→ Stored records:
—————

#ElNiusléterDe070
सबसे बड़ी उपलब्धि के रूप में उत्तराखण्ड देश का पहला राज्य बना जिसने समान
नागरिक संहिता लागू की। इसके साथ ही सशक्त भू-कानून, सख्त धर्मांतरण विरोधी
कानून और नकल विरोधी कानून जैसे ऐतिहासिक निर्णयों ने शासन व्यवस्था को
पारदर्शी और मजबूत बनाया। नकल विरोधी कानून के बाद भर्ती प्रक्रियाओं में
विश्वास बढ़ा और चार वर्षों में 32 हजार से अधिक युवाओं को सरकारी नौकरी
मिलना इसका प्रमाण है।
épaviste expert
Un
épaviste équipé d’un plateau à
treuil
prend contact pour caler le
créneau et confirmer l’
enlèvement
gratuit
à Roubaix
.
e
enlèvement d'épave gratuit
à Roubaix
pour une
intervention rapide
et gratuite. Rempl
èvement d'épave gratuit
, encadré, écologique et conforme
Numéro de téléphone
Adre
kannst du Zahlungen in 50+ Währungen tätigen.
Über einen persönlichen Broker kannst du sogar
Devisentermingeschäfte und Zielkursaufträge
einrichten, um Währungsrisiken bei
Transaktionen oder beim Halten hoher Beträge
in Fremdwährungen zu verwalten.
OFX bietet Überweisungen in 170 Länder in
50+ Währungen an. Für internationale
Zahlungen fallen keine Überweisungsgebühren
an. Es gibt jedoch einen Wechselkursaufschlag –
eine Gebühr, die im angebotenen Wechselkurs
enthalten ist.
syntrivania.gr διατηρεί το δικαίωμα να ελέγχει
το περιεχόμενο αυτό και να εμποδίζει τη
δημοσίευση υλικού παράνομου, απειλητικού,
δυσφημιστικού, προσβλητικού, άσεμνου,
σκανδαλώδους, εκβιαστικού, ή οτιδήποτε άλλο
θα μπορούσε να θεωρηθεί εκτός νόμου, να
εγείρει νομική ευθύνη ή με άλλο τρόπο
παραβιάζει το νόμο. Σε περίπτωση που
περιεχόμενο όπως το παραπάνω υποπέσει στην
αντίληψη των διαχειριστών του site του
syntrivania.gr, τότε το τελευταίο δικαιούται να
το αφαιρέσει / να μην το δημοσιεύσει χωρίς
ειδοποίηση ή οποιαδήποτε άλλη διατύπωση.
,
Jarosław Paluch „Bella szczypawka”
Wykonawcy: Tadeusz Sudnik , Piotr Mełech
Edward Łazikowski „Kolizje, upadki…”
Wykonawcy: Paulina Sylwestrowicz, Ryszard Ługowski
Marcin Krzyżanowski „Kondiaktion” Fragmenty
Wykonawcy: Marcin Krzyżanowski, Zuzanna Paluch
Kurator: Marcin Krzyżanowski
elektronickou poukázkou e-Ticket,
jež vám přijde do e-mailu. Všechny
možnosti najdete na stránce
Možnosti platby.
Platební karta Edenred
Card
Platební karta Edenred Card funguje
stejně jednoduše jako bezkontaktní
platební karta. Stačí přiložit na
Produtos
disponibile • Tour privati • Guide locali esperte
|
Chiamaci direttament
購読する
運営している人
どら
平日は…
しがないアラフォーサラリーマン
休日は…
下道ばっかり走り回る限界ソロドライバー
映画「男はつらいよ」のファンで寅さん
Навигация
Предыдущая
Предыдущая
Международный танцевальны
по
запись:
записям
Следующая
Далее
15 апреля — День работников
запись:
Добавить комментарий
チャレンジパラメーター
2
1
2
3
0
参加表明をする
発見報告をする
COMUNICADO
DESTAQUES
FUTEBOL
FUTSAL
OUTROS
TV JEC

—————

→ TASK REQUIREMENTS: Given the data above, which lines hold the string "enlèvement"? Return them.

→ RESULT FOR THIS EXERCISE:
enlèvement
enlèvement d'épave gratuit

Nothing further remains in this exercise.